--- start of Stored records ---

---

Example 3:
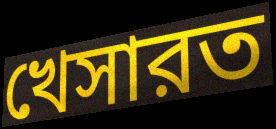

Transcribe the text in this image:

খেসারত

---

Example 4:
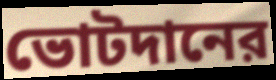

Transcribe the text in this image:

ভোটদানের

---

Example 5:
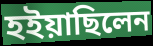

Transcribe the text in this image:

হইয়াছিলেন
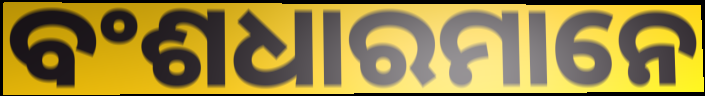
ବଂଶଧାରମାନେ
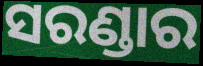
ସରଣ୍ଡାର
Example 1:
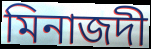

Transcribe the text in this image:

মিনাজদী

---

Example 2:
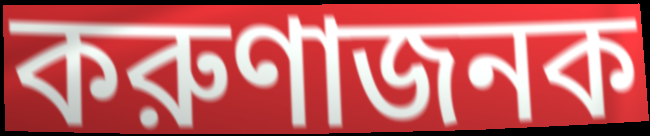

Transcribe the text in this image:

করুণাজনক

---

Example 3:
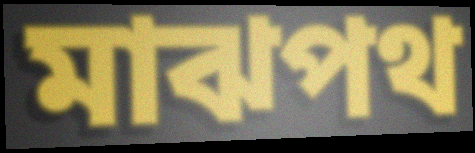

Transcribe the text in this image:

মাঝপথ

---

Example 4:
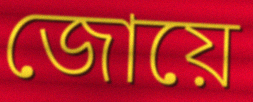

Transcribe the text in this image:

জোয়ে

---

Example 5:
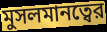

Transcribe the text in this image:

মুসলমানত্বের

--- end of Stored records ---

Can you retype every line of the records above word for word, leaving the pictures out of your answer?

_Solution:_
---

Example 3:

Transcribe the text in this image:

খেসারত

---

Example 4:

Transcribe the text in this image:

ভোটদানের

---

Example 5:

Transcribe the text in this image:

হইয়াছিলেন
ବଂଶଧାରମାନେ
ସରଣ୍ଡାର
Example 1:

Transcribe the text in this image:

মিনাজদী

---

Example 2:

Transcribe the text in this image:

করুণাজনক

---

Example 3:

Transcribe the text in this image:

মাঝপথ

---

Example 4:

Transcribe the text in this image:

জোয়ে

---

Example 5:

Transcribe the text in this image:

মুসলমানত্বের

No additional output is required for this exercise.